Le 2 octobre 1950 paraissait le premier strip des Peanuts dans 7 quotidiens américains (la crise de la presse on connaissait pas en 1950). Suivront 17 896 autres strips jusqu’en 2000, date de la mort du créateur Charles Schulz. Quasiment un strip par jour !

Régis Loisel, l’emmerdeur

Interview sympathique de Régis Loisel (La Quête de l’oiseau du temps, Magasin général), Grand Prix de la ville d’Angoulême en 2003 (comme les militaires il faut, pour les artistes, citer leurs médailles après leur nom), dans le Berry Républicain (le quotidien que l’on lit à Bourges ou à la gare de Lyon avant de prendre le train pour Bourges. Ça vous arrive de voyager ? ). Le journaliste lui rappelle, élégamment, que cela fait 50 ans qu’il fait de la bande dessinée. Régis confirme et il ajoute « j’ai commencé à 20 ans. Ma première BD, c’était même à 19 ans. J’ai toujours voulu faire cela. C’était ça ou rien ou la drogue ». Mieux la BD que la drogue. Je dis ça sans jugement de valeur, mais dans une bibliothèque la BD ça fait plus joli. Il raconte également son travail actuel sur La Quête de l’oiseau du temps, « j’ai laissé tomber la Quête voici trente-cinq ans, mais même si je ne dessine pas, je suis souvent derrière les dessinateurs pour m’occuper de toute la partie graphique. Je suis un peu le gardien du temple. En gros, je suis un peu l’emmerdeur ». 

Adios, Quino

Quino, le dessinateur argentin, et créateur en 1964 du personnage de Mafalda, jeune fille qui ne cessait de s’interroger (et d’interroger les adultes) sur l’absurdité du monde, est mort ce 30 septembre 2020 à l’âge de 88 ans. « J’ai toujours voulu être dessinateur. J’y pensais déjà à l’âge de trois ans », répondait-il quand on lui demandait quand lui était venu l’envie de devenir dessinateur.

Et je Tanz avec elle…

C’est la jeune dessinatrice (et scénariste) de cette rentrée BD 2020 dont tout le monde dit le plus grand bien. Comme il y a les premiers romans, il y a les premiers albums BD (chez Le Lombard, l’éditeur ils disent roman graphique… tu vas voir qu’un jour chez Gallimard ils parleront pour la collection blanche de bande dessinée orthographiée), celui-là donc de premier album BD qui fait bruisser de paroles bienveillantes le petit monde de la BD, est dû au talent de Maurane Mazars et s’appelle Tanz !. Il sera possible de croiser Maurane le 13 septembre à la librairie parisienne Le Monte-en-l’air.

La méthode à Midam

Chouette interview de Midam, le créateur de Kid Paddle et Game Over, sur le site de la RTBF. L’auteur revient sur les secrets de fabrication des gags de la série Game Over : « Des gags j’en ai fait des centaines et à un moment j’ai pensé que le plus important c’est que ce ne soit pas moi qui réalise le gag, mais que l’on pose un bon gag quel que soit le moyen. C’est pour cette raison que j’ai trouvé une équipe, ce sont plusieurs centaines de personnes parce que n’importe qui peut m’envoyer un gag. Je reçois des blagues que je dois bien souvent retravailler mais c’est une bonne base. Cela peut provenir d’un enfant de 8 ans ou d’un mathématicien de 75 ans ou de scénaristes professionnels. »

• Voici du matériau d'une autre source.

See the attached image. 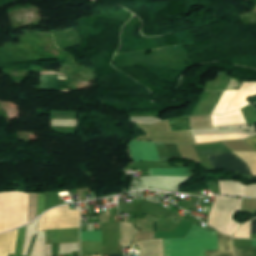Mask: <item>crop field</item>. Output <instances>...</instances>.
<instances>
[{"label": "crop field", "mask_w": 256, "mask_h": 256, "mask_svg": "<svg viewBox=\"0 0 256 256\" xmlns=\"http://www.w3.org/2000/svg\"><path fill=\"white\" fill-rule=\"evenodd\" d=\"M80 211L69 206L53 209L41 216L38 230L79 227ZM79 228L45 231L46 244L79 242Z\"/></svg>", "instance_id": "obj_1"}, {"label": "crop field", "mask_w": 256, "mask_h": 256, "mask_svg": "<svg viewBox=\"0 0 256 256\" xmlns=\"http://www.w3.org/2000/svg\"><path fill=\"white\" fill-rule=\"evenodd\" d=\"M164 256H205L204 250L218 249L216 232L193 225L185 238L163 239Z\"/></svg>", "instance_id": "obj_2"}, {"label": "crop field", "mask_w": 256, "mask_h": 256, "mask_svg": "<svg viewBox=\"0 0 256 256\" xmlns=\"http://www.w3.org/2000/svg\"><path fill=\"white\" fill-rule=\"evenodd\" d=\"M213 169H226L229 172H240L252 177L244 161L233 152L207 156Z\"/></svg>", "instance_id": "obj_3"}, {"label": "crop field", "mask_w": 256, "mask_h": 256, "mask_svg": "<svg viewBox=\"0 0 256 256\" xmlns=\"http://www.w3.org/2000/svg\"><path fill=\"white\" fill-rule=\"evenodd\" d=\"M129 146L135 162L159 161L155 144L130 141Z\"/></svg>", "instance_id": "obj_4"}, {"label": "crop field", "mask_w": 256, "mask_h": 256, "mask_svg": "<svg viewBox=\"0 0 256 256\" xmlns=\"http://www.w3.org/2000/svg\"><path fill=\"white\" fill-rule=\"evenodd\" d=\"M219 250L206 251V256H234L231 247V238L217 232Z\"/></svg>", "instance_id": "obj_5"}, {"label": "crop field", "mask_w": 256, "mask_h": 256, "mask_svg": "<svg viewBox=\"0 0 256 256\" xmlns=\"http://www.w3.org/2000/svg\"><path fill=\"white\" fill-rule=\"evenodd\" d=\"M252 135L244 133H230V134H206V135H195L196 143L198 142H212L220 140H232L249 137Z\"/></svg>", "instance_id": "obj_6"}, {"label": "crop field", "mask_w": 256, "mask_h": 256, "mask_svg": "<svg viewBox=\"0 0 256 256\" xmlns=\"http://www.w3.org/2000/svg\"><path fill=\"white\" fill-rule=\"evenodd\" d=\"M212 119L214 126L246 123L240 110L224 116L212 115Z\"/></svg>", "instance_id": "obj_7"}, {"label": "crop field", "mask_w": 256, "mask_h": 256, "mask_svg": "<svg viewBox=\"0 0 256 256\" xmlns=\"http://www.w3.org/2000/svg\"><path fill=\"white\" fill-rule=\"evenodd\" d=\"M255 94H256V90L238 91L224 113L230 112L232 110L241 108L249 104V102H247L245 99L248 96L255 95Z\"/></svg>", "instance_id": "obj_8"}, {"label": "crop field", "mask_w": 256, "mask_h": 256, "mask_svg": "<svg viewBox=\"0 0 256 256\" xmlns=\"http://www.w3.org/2000/svg\"><path fill=\"white\" fill-rule=\"evenodd\" d=\"M156 146H157L160 161H166L174 157L181 158L175 144L156 143Z\"/></svg>", "instance_id": "obj_9"}, {"label": "crop field", "mask_w": 256, "mask_h": 256, "mask_svg": "<svg viewBox=\"0 0 256 256\" xmlns=\"http://www.w3.org/2000/svg\"><path fill=\"white\" fill-rule=\"evenodd\" d=\"M237 91H224L212 114H223Z\"/></svg>", "instance_id": "obj_10"}, {"label": "crop field", "mask_w": 256, "mask_h": 256, "mask_svg": "<svg viewBox=\"0 0 256 256\" xmlns=\"http://www.w3.org/2000/svg\"><path fill=\"white\" fill-rule=\"evenodd\" d=\"M151 176L165 175V176H189L187 167L179 169H150Z\"/></svg>", "instance_id": "obj_11"}, {"label": "crop field", "mask_w": 256, "mask_h": 256, "mask_svg": "<svg viewBox=\"0 0 256 256\" xmlns=\"http://www.w3.org/2000/svg\"><path fill=\"white\" fill-rule=\"evenodd\" d=\"M101 242H81V256L100 255Z\"/></svg>", "instance_id": "obj_12"}, {"label": "crop field", "mask_w": 256, "mask_h": 256, "mask_svg": "<svg viewBox=\"0 0 256 256\" xmlns=\"http://www.w3.org/2000/svg\"><path fill=\"white\" fill-rule=\"evenodd\" d=\"M81 241H101V232L100 231L81 232Z\"/></svg>", "instance_id": "obj_13"}, {"label": "crop field", "mask_w": 256, "mask_h": 256, "mask_svg": "<svg viewBox=\"0 0 256 256\" xmlns=\"http://www.w3.org/2000/svg\"><path fill=\"white\" fill-rule=\"evenodd\" d=\"M237 256H256V247L235 248Z\"/></svg>", "instance_id": "obj_14"}, {"label": "crop field", "mask_w": 256, "mask_h": 256, "mask_svg": "<svg viewBox=\"0 0 256 256\" xmlns=\"http://www.w3.org/2000/svg\"><path fill=\"white\" fill-rule=\"evenodd\" d=\"M24 229H25V226L19 229L15 255H9V256H21L23 237H24Z\"/></svg>", "instance_id": "obj_15"}, {"label": "crop field", "mask_w": 256, "mask_h": 256, "mask_svg": "<svg viewBox=\"0 0 256 256\" xmlns=\"http://www.w3.org/2000/svg\"><path fill=\"white\" fill-rule=\"evenodd\" d=\"M230 150L226 147L222 148H215V149H207V150H200L197 151L199 156H205V155H210V154H216V153H223V152H229Z\"/></svg>", "instance_id": "obj_16"}, {"label": "crop field", "mask_w": 256, "mask_h": 256, "mask_svg": "<svg viewBox=\"0 0 256 256\" xmlns=\"http://www.w3.org/2000/svg\"><path fill=\"white\" fill-rule=\"evenodd\" d=\"M44 212V193H38V209L37 215Z\"/></svg>", "instance_id": "obj_17"}, {"label": "crop field", "mask_w": 256, "mask_h": 256, "mask_svg": "<svg viewBox=\"0 0 256 256\" xmlns=\"http://www.w3.org/2000/svg\"><path fill=\"white\" fill-rule=\"evenodd\" d=\"M244 141L256 150V136L244 139Z\"/></svg>", "instance_id": "obj_18"}, {"label": "crop field", "mask_w": 256, "mask_h": 256, "mask_svg": "<svg viewBox=\"0 0 256 256\" xmlns=\"http://www.w3.org/2000/svg\"><path fill=\"white\" fill-rule=\"evenodd\" d=\"M240 89H256V83H244Z\"/></svg>", "instance_id": "obj_19"}, {"label": "crop field", "mask_w": 256, "mask_h": 256, "mask_svg": "<svg viewBox=\"0 0 256 256\" xmlns=\"http://www.w3.org/2000/svg\"><path fill=\"white\" fill-rule=\"evenodd\" d=\"M256 232V219L251 221V233Z\"/></svg>", "instance_id": "obj_20"}, {"label": "crop field", "mask_w": 256, "mask_h": 256, "mask_svg": "<svg viewBox=\"0 0 256 256\" xmlns=\"http://www.w3.org/2000/svg\"><path fill=\"white\" fill-rule=\"evenodd\" d=\"M252 246H256V240H252Z\"/></svg>", "instance_id": "obj_21"}, {"label": "crop field", "mask_w": 256, "mask_h": 256, "mask_svg": "<svg viewBox=\"0 0 256 256\" xmlns=\"http://www.w3.org/2000/svg\"><path fill=\"white\" fill-rule=\"evenodd\" d=\"M108 256H121V255H119V254H113V255H108Z\"/></svg>", "instance_id": "obj_22"}, {"label": "crop field", "mask_w": 256, "mask_h": 256, "mask_svg": "<svg viewBox=\"0 0 256 256\" xmlns=\"http://www.w3.org/2000/svg\"><path fill=\"white\" fill-rule=\"evenodd\" d=\"M248 180H253V181H256V179H248Z\"/></svg>", "instance_id": "obj_23"}, {"label": "crop field", "mask_w": 256, "mask_h": 256, "mask_svg": "<svg viewBox=\"0 0 256 256\" xmlns=\"http://www.w3.org/2000/svg\"><path fill=\"white\" fill-rule=\"evenodd\" d=\"M243 178H249V177H246V176L243 175Z\"/></svg>", "instance_id": "obj_24"}, {"label": "crop field", "mask_w": 256, "mask_h": 256, "mask_svg": "<svg viewBox=\"0 0 256 256\" xmlns=\"http://www.w3.org/2000/svg\"><path fill=\"white\" fill-rule=\"evenodd\" d=\"M96 256H99V255H96Z\"/></svg>", "instance_id": "obj_25"}]
</instances>
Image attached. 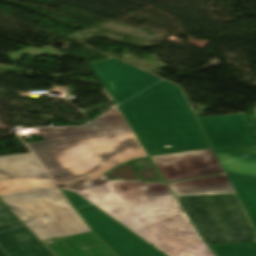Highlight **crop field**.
<instances>
[{"label": "crop field", "instance_id": "7", "mask_svg": "<svg viewBox=\"0 0 256 256\" xmlns=\"http://www.w3.org/2000/svg\"><path fill=\"white\" fill-rule=\"evenodd\" d=\"M90 65L116 105L161 80L116 58L91 62Z\"/></svg>", "mask_w": 256, "mask_h": 256}, {"label": "crop field", "instance_id": "21", "mask_svg": "<svg viewBox=\"0 0 256 256\" xmlns=\"http://www.w3.org/2000/svg\"><path fill=\"white\" fill-rule=\"evenodd\" d=\"M6 254H7V252L2 248V247H0ZM8 255V254H7ZM9 256V255H8Z\"/></svg>", "mask_w": 256, "mask_h": 256}, {"label": "crop field", "instance_id": "1", "mask_svg": "<svg viewBox=\"0 0 256 256\" xmlns=\"http://www.w3.org/2000/svg\"><path fill=\"white\" fill-rule=\"evenodd\" d=\"M101 208L170 256H215L197 235L165 183L97 177L79 191Z\"/></svg>", "mask_w": 256, "mask_h": 256}, {"label": "crop field", "instance_id": "14", "mask_svg": "<svg viewBox=\"0 0 256 256\" xmlns=\"http://www.w3.org/2000/svg\"><path fill=\"white\" fill-rule=\"evenodd\" d=\"M215 153L225 173L256 177V148L222 149Z\"/></svg>", "mask_w": 256, "mask_h": 256}, {"label": "crop field", "instance_id": "3", "mask_svg": "<svg viewBox=\"0 0 256 256\" xmlns=\"http://www.w3.org/2000/svg\"><path fill=\"white\" fill-rule=\"evenodd\" d=\"M117 108L149 155L211 148L180 86L167 80Z\"/></svg>", "mask_w": 256, "mask_h": 256}, {"label": "crop field", "instance_id": "6", "mask_svg": "<svg viewBox=\"0 0 256 256\" xmlns=\"http://www.w3.org/2000/svg\"><path fill=\"white\" fill-rule=\"evenodd\" d=\"M65 196L81 214L93 233L116 255L167 256L72 191Z\"/></svg>", "mask_w": 256, "mask_h": 256}, {"label": "crop field", "instance_id": "18", "mask_svg": "<svg viewBox=\"0 0 256 256\" xmlns=\"http://www.w3.org/2000/svg\"><path fill=\"white\" fill-rule=\"evenodd\" d=\"M100 174H102V173L94 174V175H91V176L84 177V178H82V179H80L78 181H75V182L69 184L67 186V188H71V189H74V190L78 191V190L81 189L80 188L81 185L87 183L88 181H90L91 179H93V178H95L97 176H100Z\"/></svg>", "mask_w": 256, "mask_h": 256}, {"label": "crop field", "instance_id": "16", "mask_svg": "<svg viewBox=\"0 0 256 256\" xmlns=\"http://www.w3.org/2000/svg\"><path fill=\"white\" fill-rule=\"evenodd\" d=\"M208 246L217 256H256V242Z\"/></svg>", "mask_w": 256, "mask_h": 256}, {"label": "crop field", "instance_id": "4", "mask_svg": "<svg viewBox=\"0 0 256 256\" xmlns=\"http://www.w3.org/2000/svg\"><path fill=\"white\" fill-rule=\"evenodd\" d=\"M60 186L146 154L132 130L27 144Z\"/></svg>", "mask_w": 256, "mask_h": 256}, {"label": "crop field", "instance_id": "2", "mask_svg": "<svg viewBox=\"0 0 256 256\" xmlns=\"http://www.w3.org/2000/svg\"><path fill=\"white\" fill-rule=\"evenodd\" d=\"M17 195L30 196L4 202L39 239L90 231L31 153L0 157V199ZM47 214L53 218L43 217Z\"/></svg>", "mask_w": 256, "mask_h": 256}, {"label": "crop field", "instance_id": "17", "mask_svg": "<svg viewBox=\"0 0 256 256\" xmlns=\"http://www.w3.org/2000/svg\"><path fill=\"white\" fill-rule=\"evenodd\" d=\"M127 162L130 163L133 167H141V166H147L151 164L148 158V155L138 156Z\"/></svg>", "mask_w": 256, "mask_h": 256}, {"label": "crop field", "instance_id": "15", "mask_svg": "<svg viewBox=\"0 0 256 256\" xmlns=\"http://www.w3.org/2000/svg\"><path fill=\"white\" fill-rule=\"evenodd\" d=\"M256 230V179L228 175Z\"/></svg>", "mask_w": 256, "mask_h": 256}, {"label": "crop field", "instance_id": "13", "mask_svg": "<svg viewBox=\"0 0 256 256\" xmlns=\"http://www.w3.org/2000/svg\"><path fill=\"white\" fill-rule=\"evenodd\" d=\"M174 196L234 193L226 175L169 183Z\"/></svg>", "mask_w": 256, "mask_h": 256}, {"label": "crop field", "instance_id": "22", "mask_svg": "<svg viewBox=\"0 0 256 256\" xmlns=\"http://www.w3.org/2000/svg\"><path fill=\"white\" fill-rule=\"evenodd\" d=\"M255 112H256V108H255Z\"/></svg>", "mask_w": 256, "mask_h": 256}, {"label": "crop field", "instance_id": "8", "mask_svg": "<svg viewBox=\"0 0 256 256\" xmlns=\"http://www.w3.org/2000/svg\"><path fill=\"white\" fill-rule=\"evenodd\" d=\"M150 158L166 182L224 173L213 150L182 152Z\"/></svg>", "mask_w": 256, "mask_h": 256}, {"label": "crop field", "instance_id": "10", "mask_svg": "<svg viewBox=\"0 0 256 256\" xmlns=\"http://www.w3.org/2000/svg\"><path fill=\"white\" fill-rule=\"evenodd\" d=\"M213 149L255 145L245 114L198 118Z\"/></svg>", "mask_w": 256, "mask_h": 256}, {"label": "crop field", "instance_id": "20", "mask_svg": "<svg viewBox=\"0 0 256 256\" xmlns=\"http://www.w3.org/2000/svg\"><path fill=\"white\" fill-rule=\"evenodd\" d=\"M108 187H109V185H108ZM109 189L111 190V188L109 187ZM112 191V190H111ZM112 193H113V191H112ZM114 194V193H113ZM115 195V194H114ZM115 197H116V195H115ZM117 198V197H116ZM118 199V198H117ZM106 205V204H105ZM102 206V205H101Z\"/></svg>", "mask_w": 256, "mask_h": 256}, {"label": "crop field", "instance_id": "11", "mask_svg": "<svg viewBox=\"0 0 256 256\" xmlns=\"http://www.w3.org/2000/svg\"><path fill=\"white\" fill-rule=\"evenodd\" d=\"M128 129H130V127L123 118L122 114L116 108L85 127H56L39 129V131L42 134L44 140H48Z\"/></svg>", "mask_w": 256, "mask_h": 256}, {"label": "crop field", "instance_id": "9", "mask_svg": "<svg viewBox=\"0 0 256 256\" xmlns=\"http://www.w3.org/2000/svg\"><path fill=\"white\" fill-rule=\"evenodd\" d=\"M0 246L10 256H55L3 201H0ZM0 256L7 255L0 249Z\"/></svg>", "mask_w": 256, "mask_h": 256}, {"label": "crop field", "instance_id": "5", "mask_svg": "<svg viewBox=\"0 0 256 256\" xmlns=\"http://www.w3.org/2000/svg\"><path fill=\"white\" fill-rule=\"evenodd\" d=\"M176 199L206 244L256 241V235L234 194Z\"/></svg>", "mask_w": 256, "mask_h": 256}, {"label": "crop field", "instance_id": "19", "mask_svg": "<svg viewBox=\"0 0 256 256\" xmlns=\"http://www.w3.org/2000/svg\"><path fill=\"white\" fill-rule=\"evenodd\" d=\"M252 119H253V124H254L255 132H256V117H252Z\"/></svg>", "mask_w": 256, "mask_h": 256}, {"label": "crop field", "instance_id": "12", "mask_svg": "<svg viewBox=\"0 0 256 256\" xmlns=\"http://www.w3.org/2000/svg\"><path fill=\"white\" fill-rule=\"evenodd\" d=\"M57 240L54 244L44 241L57 256H116L92 232Z\"/></svg>", "mask_w": 256, "mask_h": 256}]
</instances>
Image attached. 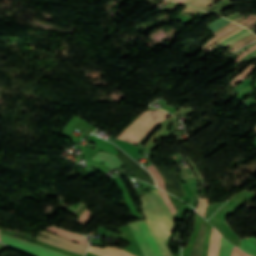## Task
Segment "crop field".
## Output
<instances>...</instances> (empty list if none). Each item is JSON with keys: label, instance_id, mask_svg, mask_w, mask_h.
Returning a JSON list of instances; mask_svg holds the SVG:
<instances>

Derf Backderf, le gars stylé

Longue interview (au moins 10 km…) dans The Comics Journal de l’américain Derf Backderf, l’auteur de Mon ami Dahmer (édité chez çà et là). Au cours de l’entretien on lui demande de parler de son style de dessin, et Derf de répondre : « Je dessine comme je dessine. Mon style a évolué au fil du temps. J’avais une idée en tête du style de dessin que je voulais, mais j’avais du mal à le traduire sur le papier. Finalement j’ai adopté un style de dessin très expressionniste. Mais ce qui compte avant tout c’est l’histoire et comment le dessin va servir l’histoire. Si vous imposez le dessin à l’histoire, dans mon cas en tout cas avec mon dessin un peu tordu, le récit va en pâtir. »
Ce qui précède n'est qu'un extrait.